“Song of Songs.” This is a Semitic way of saying, “the best song.” The Semitic languages had no way to express the superlative degree. For example, they could speak of a song, a good song, and a better song, but they had no way to say, “the best song.” So to express the superlative degree, the word is doubled, and “the best song” was described by the phrase, the “song of songs.” This explains why God is called, “the “elohim of elohim” (normally translated, “God of gods”) and Jesus is “King of kings” and “Lord of lords.” God is the “best God,” and Jesus is the “best King” and “best Lord.”
The Song of Songs is like a layer cake with a number of layers of meanings. It is a love song, but it is not just that. The whole Word of God is God-breathed (2 Tim. 3:16), and fulfills His purpose, and the Song of Songs uses the intensity and passion of young love to good effect to express His love for His people. Although we can see why the Rabbis say the Song expresses God’s love for Israel, while many Christian teachers say it expresses Christ’s love for the Church, both those views are myopic. God loves all His people individually, and to exclude any of them from the message of intense love that God was trying to communicate to His people misses the point. The Song, as an allegory, expresses God’s love for His people—any and all of them. They are all special to Him and loved by Him. Furthermore, as the true expression of God’s love and following in His footsteps, we are also intensely loved by Christ.
The Song is also a teaching text, showing us that, although believers are to be modest and self-controlled in public, God created us as sexual creatures and so openly expressing and being free with our sexual feelings when we are alone with our spouse was part of God’s plan. The Devil has aggressively worked against the pleasure of sex that a couple can have together, and has manipulated religion so that some people cannot marry; some people believe that sex is a sin unless the couple is trying to get pregnant, many people believe that sex is somehow “dirty,” and so forth.
The extent to which the Christian Church has maintained a false or ungodly modesty is shown by the fact that the allegorical interpretation of the Song as God’s love for His people has been rejected by most scholars today, who feel that the sexual language in the Song is so graphic that it cannot represent the love between God and His people. For example, Duane Garrett writes: “Such language is simply inappropriate as a description of the love between God and his people….”a We disagree, and remind the reader that the language in the Song is allegorical and on one layer shows the intense passion of His love for them (it does not describe how God will interact with His people), while on another layer describes how men and women can act with one another in a marriage without guilt or shame.

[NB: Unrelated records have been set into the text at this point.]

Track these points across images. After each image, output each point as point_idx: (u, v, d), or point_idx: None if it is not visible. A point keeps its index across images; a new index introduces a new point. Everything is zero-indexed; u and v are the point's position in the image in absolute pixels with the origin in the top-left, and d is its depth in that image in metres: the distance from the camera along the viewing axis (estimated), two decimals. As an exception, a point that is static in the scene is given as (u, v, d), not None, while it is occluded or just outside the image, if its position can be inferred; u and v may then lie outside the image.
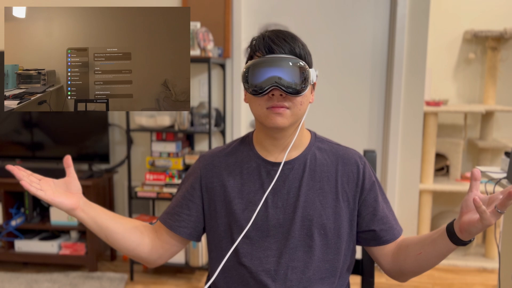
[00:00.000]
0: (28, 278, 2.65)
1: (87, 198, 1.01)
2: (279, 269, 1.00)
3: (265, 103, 0.98)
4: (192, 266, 2.63)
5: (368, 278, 1.21)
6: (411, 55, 2.64)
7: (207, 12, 2.70)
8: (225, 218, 1.05)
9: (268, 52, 0.97)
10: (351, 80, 2.76)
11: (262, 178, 1.04)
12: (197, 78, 2.80)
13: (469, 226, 0.86)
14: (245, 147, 1.09)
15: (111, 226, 1.03)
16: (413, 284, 2.66)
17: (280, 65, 0.95)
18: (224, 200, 1.06)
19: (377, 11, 2.70)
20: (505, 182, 1.64)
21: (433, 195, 3.01)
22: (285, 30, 1.02)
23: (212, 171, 1.08)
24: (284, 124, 0.98)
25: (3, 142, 2.86)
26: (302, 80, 0.96)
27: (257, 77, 0.96)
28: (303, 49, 1.00)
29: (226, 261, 1.03)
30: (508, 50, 3.02)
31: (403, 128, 2.69)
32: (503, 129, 3.11)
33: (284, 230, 1.02)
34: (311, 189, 1.03)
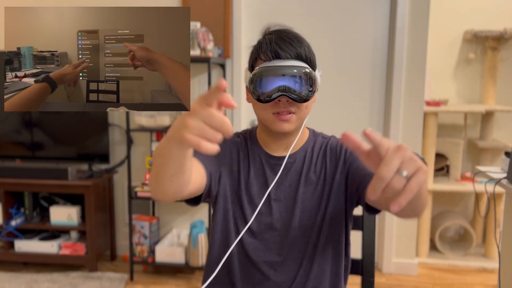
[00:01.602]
0: (28, 278, 2.65)
1: (87, 198, 1.01)
2: (281, 260, 1.03)
3: (271, 109, 0.98)
4: (192, 266, 2.63)
5: (368, 278, 1.21)
6: (411, 55, 2.64)
7: (207, 12, 2.70)
8: (233, 206, 1.06)
9: (274, 57, 0.96)
10: (351, 80, 2.76)
11: (266, 173, 1.06)
12: (197, 78, 2.80)
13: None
14: (252, 141, 1.10)
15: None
16: (413, 284, 2.66)
17: (287, 73, 0.95)
18: (233, 188, 1.06)
19: (377, 11, 2.70)
20: (505, 182, 1.64)
21: (433, 195, 3.01)
22: (290, 30, 1.01)
23: (229, 155, 1.07)
24: (290, 129, 1.00)
25: (3, 142, 2.86)
26: (309, 87, 0.96)
27: (264, 85, 0.96)
28: (309, 51, 0.99)
29: (228, 248, 1.05)
30: (508, 50, 3.02)
31: (403, 128, 2.69)
32: (503, 129, 3.11)
33: (285, 222, 1.04)
34: (308, 181, 1.05)
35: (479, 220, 3.06)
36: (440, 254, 2.97)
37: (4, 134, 2.85)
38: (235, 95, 2.77)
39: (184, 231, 2.90)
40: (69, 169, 2.67)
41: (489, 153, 2.98)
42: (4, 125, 2.84)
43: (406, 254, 2.81)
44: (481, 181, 2.61)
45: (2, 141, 2.86)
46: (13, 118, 2.83)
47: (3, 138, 2.85)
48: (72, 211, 2.75)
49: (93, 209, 2.67)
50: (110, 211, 2.93)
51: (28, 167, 2.73)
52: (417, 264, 2.82)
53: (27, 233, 2.86)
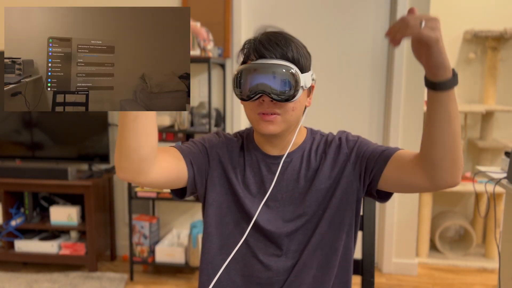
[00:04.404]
0: (28, 278, 2.65)
1: (87, 198, 1.01)
2: (281, 253, 1.04)
3: (256, 108, 0.98)
4: (192, 266, 2.63)
5: (368, 278, 1.21)
6: (411, 55, 2.63)
7: (207, 12, 2.70)
8: (228, 201, 1.06)
9: (259, 57, 0.96)
10: (351, 80, 2.76)
11: (262, 172, 1.06)
12: (197, 78, 2.80)
13: (418, 54, 0.79)
14: (248, 140, 1.10)
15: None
16: (413, 284, 2.66)
17: (267, 71, 0.94)
18: (226, 186, 1.06)
19: (377, 11, 2.70)
20: (505, 182, 1.64)
21: (433, 195, 3.01)
22: (281, 32, 1.00)
23: (226, 152, 1.08)
24: (276, 131, 0.99)
25: (3, 142, 2.86)
26: (292, 86, 0.94)
27: (245, 83, 0.96)
28: (298, 52, 0.97)
29: (229, 242, 1.05)
30: (508, 50, 3.02)
31: (403, 128, 2.69)
32: (503, 129, 3.11)
33: (284, 221, 1.04)
34: (307, 178, 1.04)
35: (479, 220, 3.06)
36: (440, 254, 2.97)
37: (4, 134, 2.85)
38: (235, 95, 2.76)
39: (184, 231, 2.90)
40: (69, 169, 2.67)
41: (489, 153, 2.98)
42: (4, 125, 2.84)
43: (406, 254, 2.81)
44: (481, 181, 2.61)
45: (2, 141, 2.86)
46: (13, 118, 2.83)
47: (3, 138, 2.85)
48: (72, 211, 2.75)
49: (93, 209, 2.67)
50: (110, 211, 2.93)
51: (28, 167, 2.73)
52: (417, 264, 2.82)
53: (27, 233, 2.86)
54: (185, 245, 2.69)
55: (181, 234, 2.89)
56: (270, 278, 1.04)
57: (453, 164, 0.86)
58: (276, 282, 1.04)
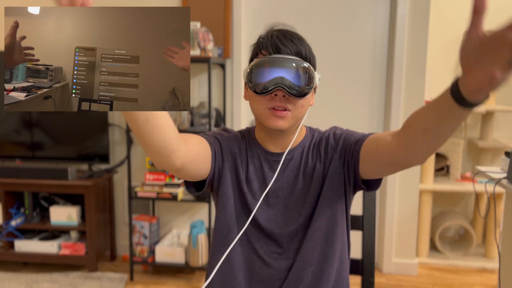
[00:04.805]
0: (28, 278, 2.65)
1: (87, 198, 1.01)
2: (282, 251, 1.05)
3: (267, 103, 0.99)
4: (192, 266, 2.63)
5: (368, 278, 1.21)
6: (411, 55, 2.64)
7: (207, 12, 2.70)
8: (235, 198, 1.07)
9: (275, 52, 0.97)
10: (351, 80, 2.76)
11: (264, 169, 1.06)
12: (197, 78, 2.80)
13: (479, 87, 0.65)
14: (250, 138, 1.11)
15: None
16: (413, 284, 2.66)
17: (286, 65, 0.95)
18: (235, 180, 1.07)
19: (377, 11, 2.70)
20: (505, 182, 1.64)
21: (433, 195, 3.01)
22: (292, 30, 1.02)
23: (236, 147, 1.09)
24: (285, 126, 1.00)
25: (3, 142, 2.86)
26: (307, 82, 0.97)
27: (262, 76, 0.96)
28: (309, 51, 1.00)
29: (232, 236, 1.06)
30: (508, 50, 3.01)
31: (403, 128, 2.69)
32: (503, 129, 3.11)
33: (284, 219, 1.05)
34: (306, 175, 1.06)
35: (479, 220, 3.06)
36: (440, 254, 2.97)
37: (4, 134, 2.85)
38: (235, 95, 2.77)
39: (184, 231, 2.90)
40: (69, 169, 2.67)
41: (489, 153, 2.98)
42: (4, 125, 2.84)
43: (406, 254, 2.81)
44: (481, 181, 2.61)
45: (2, 141, 2.86)
46: (13, 118, 2.83)
47: (3, 138, 2.85)
48: (72, 211, 2.75)
49: (93, 209, 2.67)
50: (110, 211, 2.93)
51: (28, 167, 2.73)
52: (417, 264, 2.82)
53: (27, 233, 2.86)
54: (185, 245, 2.69)
55: (181, 234, 2.89)
56: (271, 276, 1.05)
57: (432, 153, 0.84)
58: (277, 280, 1.05)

There are many proposals set forth by scholars to explain the Song of Songs. It has been called an allegory, a dramatic storytelling, a historical record of an encounter in Solomon’s life, literature from the fertility cult background of the ancient Near East, a kind of liturgy for a wedding of text to be read at a wedding ceremony, and more. Most of the interpretations can be rejected offhand because they do not take into account that God is the Author of the Song of Songs, and it expresses His purposes.
May we learn from the Song the wonderful freedom in married love and sex, and the amazing and intense love that God and Christ feel for their spiritual family.